**Written task**
Every picture is to be removed, and all the data is to be copied exactly.

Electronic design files

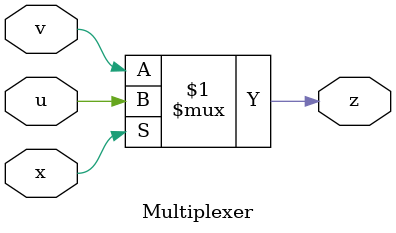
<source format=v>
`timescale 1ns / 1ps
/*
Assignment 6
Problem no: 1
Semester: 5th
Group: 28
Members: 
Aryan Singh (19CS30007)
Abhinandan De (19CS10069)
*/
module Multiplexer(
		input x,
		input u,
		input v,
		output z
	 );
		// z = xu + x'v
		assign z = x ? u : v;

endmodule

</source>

**Result**
<source format=v>
`timescale 1ns / 1ps
/*
Assignment 6
Problem no: 1
Semester: 5th
Group: 28
Members: 
Aryan Singh (19CS30007)
Abhinandan De (19CS10069)
*/
module Multiplexer(
		input x,
		input u,
		input v,
		output z
	 );
		// z = xu + x'v
		assign z = x ? u : v;

endmodule

</source>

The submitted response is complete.